Estas pregunta surgen como un tema de fondo ahora que la senadora Jesusa Rodríguez ha señalado que las becas del Fondo Nacional para la Cultura y las Artes deben desaparecer. Pero antes de empezar vale la pena señalar la incongruencia del señalamiento:

“en este momento, que es el inicio de un cambio de régimen, no solo los artistas, también los académicos, los científicos, los empresarios, los políticos tenemos que aguantar y bajarle a nuestros privilegios, aguantar sin privilegios”, dijo la senadora

Antes de percibir el salario correspondiente, del erario, como senadora en torno a la desaparición de las becas, en 2013 (con Marcela Rodríguez, su hermana compositora) “lograron llevar a escena la ópera Las cartas de Frida […] en Alemania […] gracias a un proyecto de coinversionres del Fonca”, o la ópera El día que María perdió la voz en 2018 con ese mismo dúo, como señala El Universal. En fin, el pasado juzga sin palabras.

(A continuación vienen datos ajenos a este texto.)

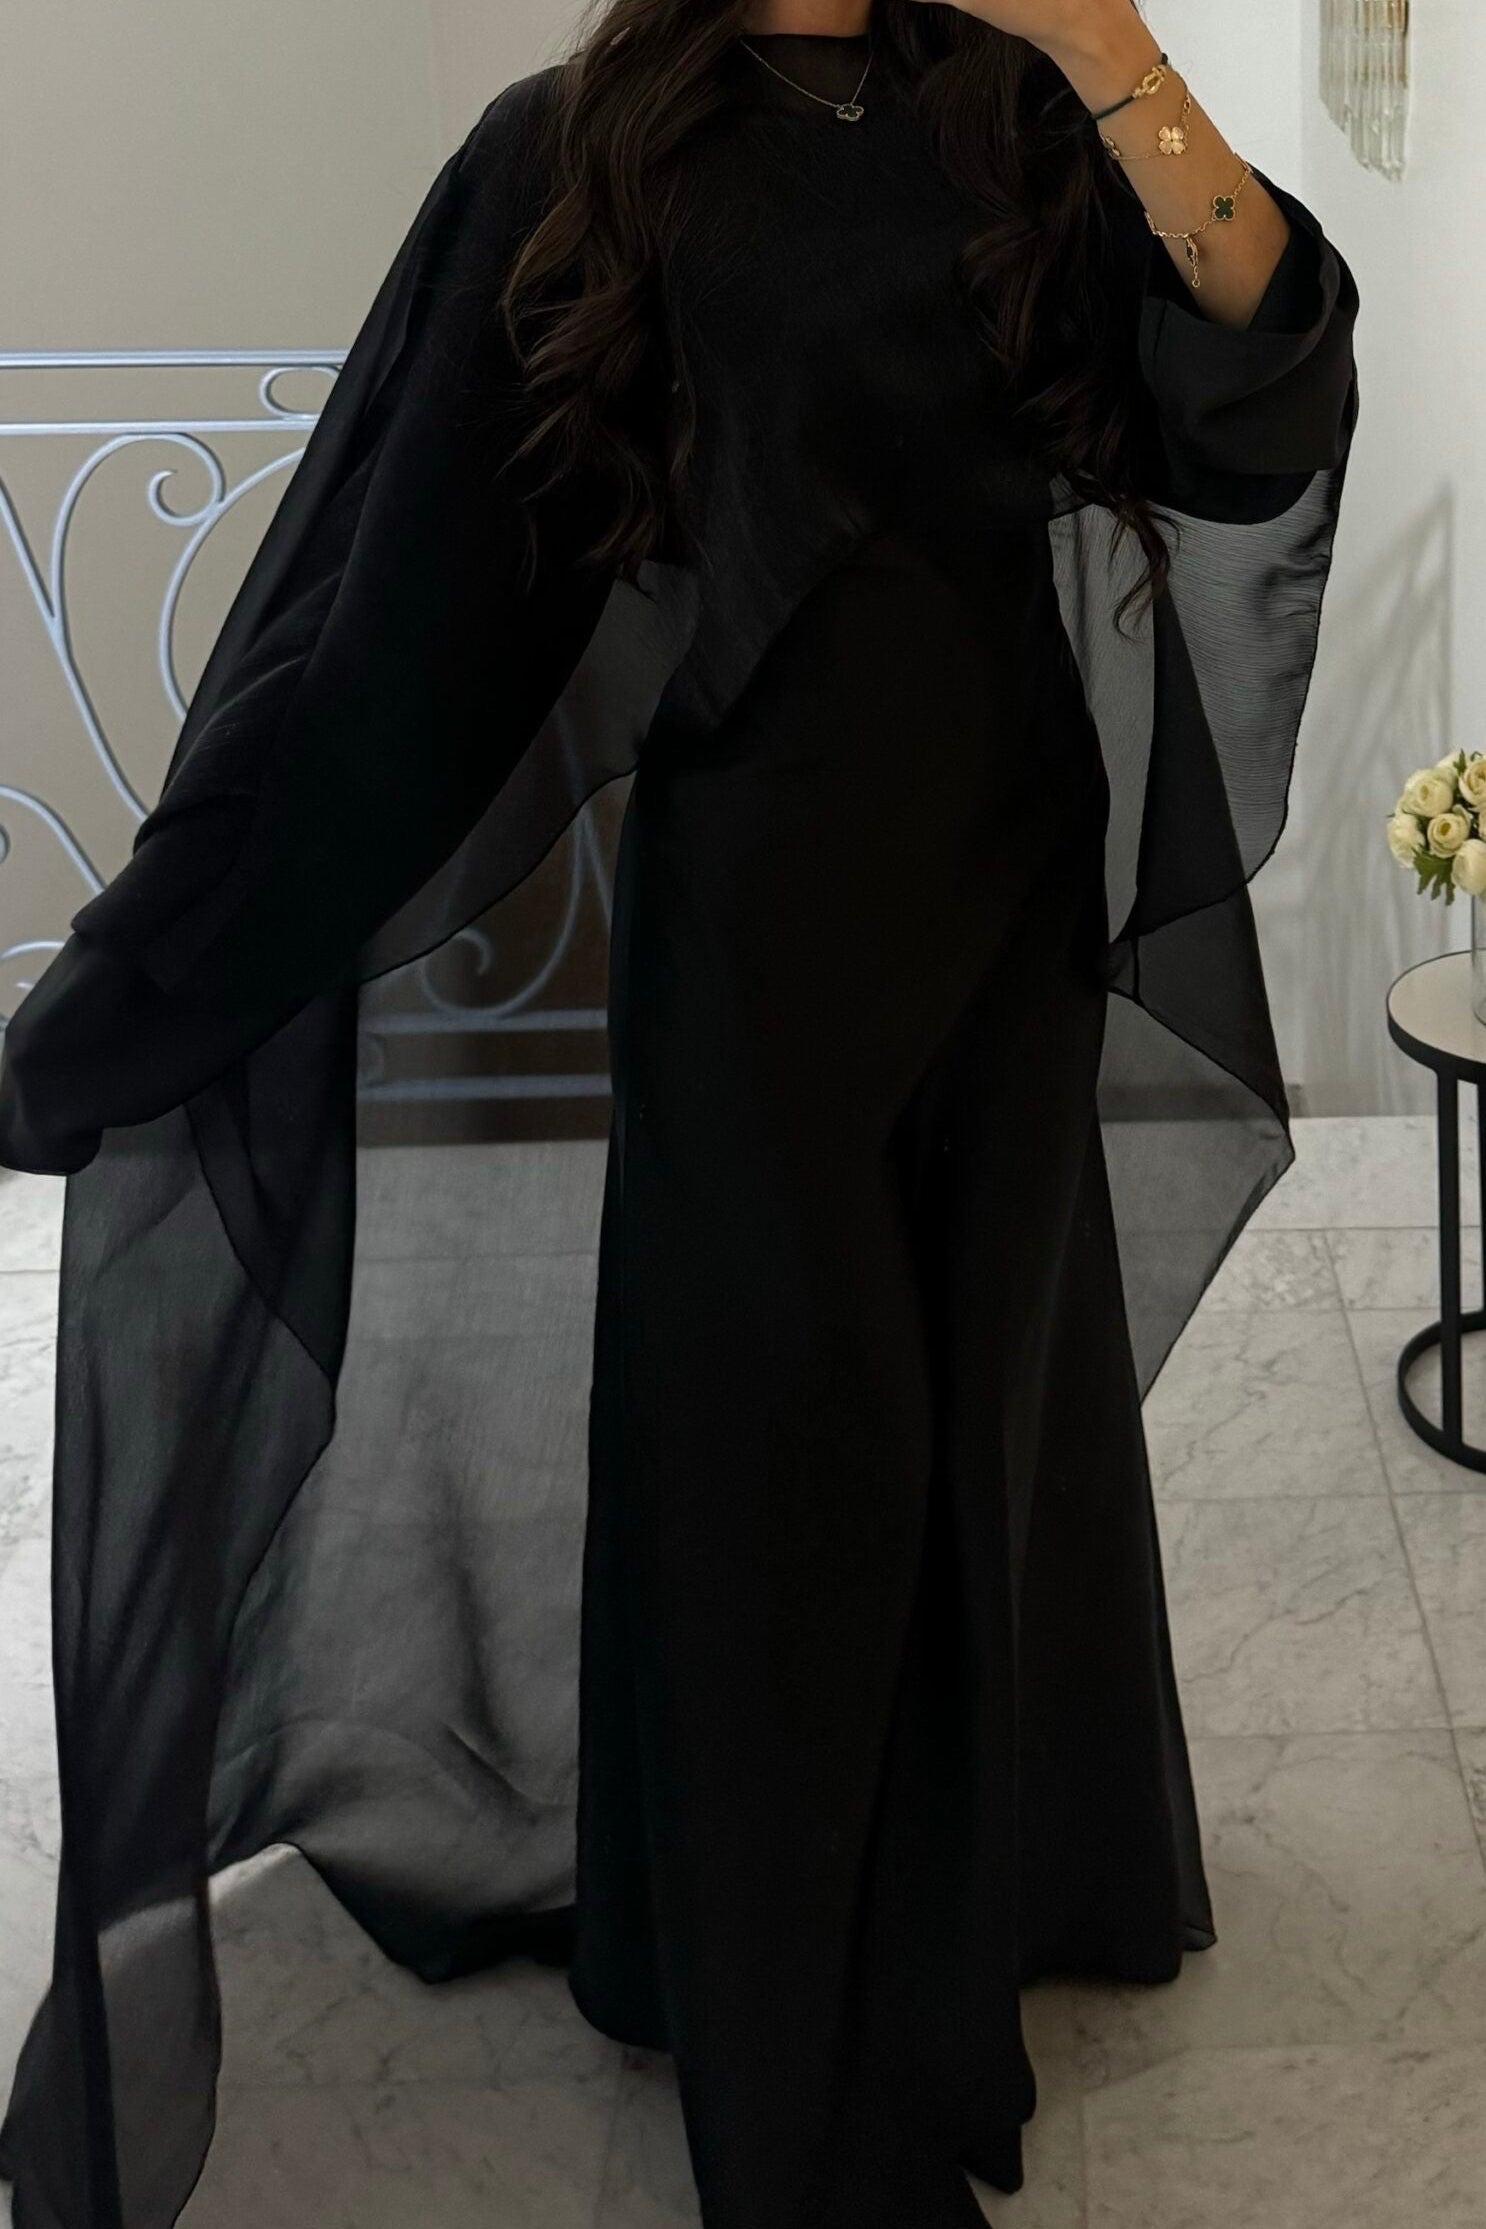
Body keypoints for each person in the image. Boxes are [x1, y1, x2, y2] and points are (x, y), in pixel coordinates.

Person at [0, 3, 1359, 2225]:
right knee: (776, 1459)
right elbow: (400, 624)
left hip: (1006, 896)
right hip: (758, 935)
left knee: (983, 1420)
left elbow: (1256, 403)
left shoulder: (1024, 111)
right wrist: (150, 975)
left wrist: (1114, 52)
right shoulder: (579, 151)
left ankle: (976, 1906)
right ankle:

Veamos. En primera instancia un artista que solo produce en aras de conseguir una beca o estímulo o subvencion está más cerca de ofrecer un servicio o un producto como si fuese un comerciante. Si ese es el perfil de dicho “artista”, entonces su constitucion es mucho mas cercana a la de una empresa, con contribuciones fiscales que implican. No es que haya un problema en vender una obra artística, pero sí hay una contradicción ética en solicitar dinero público que no necesita, aun cuando por el dinero público puedan concursar todos los ciudadanos.
Por otro lado, tanto el arte como la cultura, ya sea de raigambre popular o de alta alcurnia, si es que esas diferencia son sustentadas, se convierten en parte del patrimonio de un país. Shakespeare es, primero, patrimonio inglés, después universal. Lo mismo pasa con Frida Kahlo o Mozart o Picasso, por poner ejemplo muy obvios.
Entonces, ya que arte y cultura son parte de un patrimonio nacional no hay argumento que impida promoverlos con el dinero publico.
Así, pues, en toda política pública, anterior o posterior a la cuarta transformación, su pertinencia consiste en ser congruente y transparente.